The idea of therapy can be anxiety provoking and exhausting to many. With regular misconceptions in the media and negative portrayals of therapists in television shows and movies, it's no wonder why. We will review the process of finding a therapist, choosing one that's appropriate for you, and how to maintain a positive relationship.
Picking a Therapist
For most, reaching out to a therapist is the hardest step. We understand that there's a decision that must be made and there are many factors that go into it such as availability, insurance, drive time, technique, and out of pocket cost. Many therapists will offer a complimentary phone call to review these details in order to determine if it's the best fit. While relationship isn't everything, you're more likely to make progress with a therapist that you admire because you will feel more comfortable being open with them. If they specialize in the area you would like to focus on, then that may be the most important factor because they should be current with techniques so they are more adept to help you. Some recommended questions to ask are:
What can I expect?
What does your schedule look like?
What are your fees?
These questions are a few samplers. You might have some more specific questions that you wish to ask depending on your needs. The goal here is to determine if they will be a good fit for you and if you feel comfortable talking with them. While there are many ways in which to find a therapist, some primary techniques are to do an internet search for your area, ask for recommendations from people you trust, or to check with your insurance provider about specific therapists in your area. Lastly, you can always contact a mental health organization, such as the National Alliance for Mental Illness (NAMI) or call #411 for information on resources in your area.

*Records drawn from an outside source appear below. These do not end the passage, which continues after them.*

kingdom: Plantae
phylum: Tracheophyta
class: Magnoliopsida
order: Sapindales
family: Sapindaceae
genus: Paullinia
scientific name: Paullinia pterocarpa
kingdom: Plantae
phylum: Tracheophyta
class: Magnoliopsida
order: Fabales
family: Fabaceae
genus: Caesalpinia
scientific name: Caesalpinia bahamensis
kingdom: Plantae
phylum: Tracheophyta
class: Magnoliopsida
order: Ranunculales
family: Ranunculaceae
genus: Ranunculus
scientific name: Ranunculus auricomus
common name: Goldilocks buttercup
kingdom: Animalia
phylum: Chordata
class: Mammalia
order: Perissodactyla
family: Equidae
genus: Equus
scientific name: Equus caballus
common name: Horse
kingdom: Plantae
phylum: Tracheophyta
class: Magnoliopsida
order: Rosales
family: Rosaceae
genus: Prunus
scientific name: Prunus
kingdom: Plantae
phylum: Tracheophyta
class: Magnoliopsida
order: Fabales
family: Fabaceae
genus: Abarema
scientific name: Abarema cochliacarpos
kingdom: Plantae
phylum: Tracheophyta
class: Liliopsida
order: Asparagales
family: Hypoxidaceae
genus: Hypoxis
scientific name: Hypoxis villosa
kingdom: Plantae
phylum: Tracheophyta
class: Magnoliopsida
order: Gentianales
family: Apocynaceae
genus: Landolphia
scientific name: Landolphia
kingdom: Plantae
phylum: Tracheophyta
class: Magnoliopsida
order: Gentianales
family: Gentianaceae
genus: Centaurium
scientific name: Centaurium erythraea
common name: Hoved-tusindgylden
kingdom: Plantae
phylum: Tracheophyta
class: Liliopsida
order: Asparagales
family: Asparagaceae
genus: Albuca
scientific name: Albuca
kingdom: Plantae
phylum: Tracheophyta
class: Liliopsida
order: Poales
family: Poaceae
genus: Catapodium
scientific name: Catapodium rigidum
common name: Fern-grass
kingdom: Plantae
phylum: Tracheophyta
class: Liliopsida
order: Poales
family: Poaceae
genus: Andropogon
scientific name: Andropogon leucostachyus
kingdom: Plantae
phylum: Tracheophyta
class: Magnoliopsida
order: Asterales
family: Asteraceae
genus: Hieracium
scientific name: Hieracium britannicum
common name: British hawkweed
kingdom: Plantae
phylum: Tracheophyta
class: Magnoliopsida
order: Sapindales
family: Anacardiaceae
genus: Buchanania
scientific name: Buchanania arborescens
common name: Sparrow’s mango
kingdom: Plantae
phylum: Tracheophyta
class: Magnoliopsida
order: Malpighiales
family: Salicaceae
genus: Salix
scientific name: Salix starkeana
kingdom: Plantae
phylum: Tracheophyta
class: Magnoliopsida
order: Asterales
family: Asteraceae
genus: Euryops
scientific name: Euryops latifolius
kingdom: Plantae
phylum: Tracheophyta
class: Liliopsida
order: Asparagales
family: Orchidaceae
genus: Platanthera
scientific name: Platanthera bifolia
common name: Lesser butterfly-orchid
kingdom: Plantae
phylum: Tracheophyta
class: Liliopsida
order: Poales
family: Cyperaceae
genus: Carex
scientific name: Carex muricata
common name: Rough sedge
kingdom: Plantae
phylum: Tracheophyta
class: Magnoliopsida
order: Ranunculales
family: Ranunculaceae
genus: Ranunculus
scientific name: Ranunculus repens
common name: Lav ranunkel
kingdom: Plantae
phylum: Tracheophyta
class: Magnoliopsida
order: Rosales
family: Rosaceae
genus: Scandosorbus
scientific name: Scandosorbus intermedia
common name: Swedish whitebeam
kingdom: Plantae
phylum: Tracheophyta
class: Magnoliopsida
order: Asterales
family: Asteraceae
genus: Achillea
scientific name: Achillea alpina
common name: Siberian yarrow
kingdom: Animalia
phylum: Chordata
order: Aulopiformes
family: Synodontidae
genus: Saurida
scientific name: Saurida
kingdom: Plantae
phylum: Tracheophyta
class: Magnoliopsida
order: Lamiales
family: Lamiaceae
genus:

Building a Therapeutic Relationship
Your therapist wants to help you. While I can't speak for every single therapist, therapists I've met want to make a positive impact on your life. It's usually what drives us to practice therapy in the first place. We will have some questions for you when we first meet so we can get to know more about what makes you, you. We want you to feel comfortable about the process so feel free to ask questions.
If your child is receiving services, the therapist will create a plan with the minor as well as the guardian. Therapists will provide general details and information with family members, as needed, but will primarily be focusing on building the relationship with their client. These goals will vary on specifics, such as your child's age.
Keeping Your Relationship
Your therapist wants to help you. While I can't speak for every single therapist, every therapist I have ever talked to wants to make a positive impact on your life. It's usually what drives us to practice therapy in the first place. With that being said, every person might have a different style. Letting us know what was useful or what wasn't helps us determine what direction to guide you in.
As you and your therapist get closer to ending services, you may find yourself wondering what the next step is. For many, the last session may be the last time you work with this professional. All therapists will discuss a plan with you for future use, the way in which you can contact them, and additional resources (as necessary).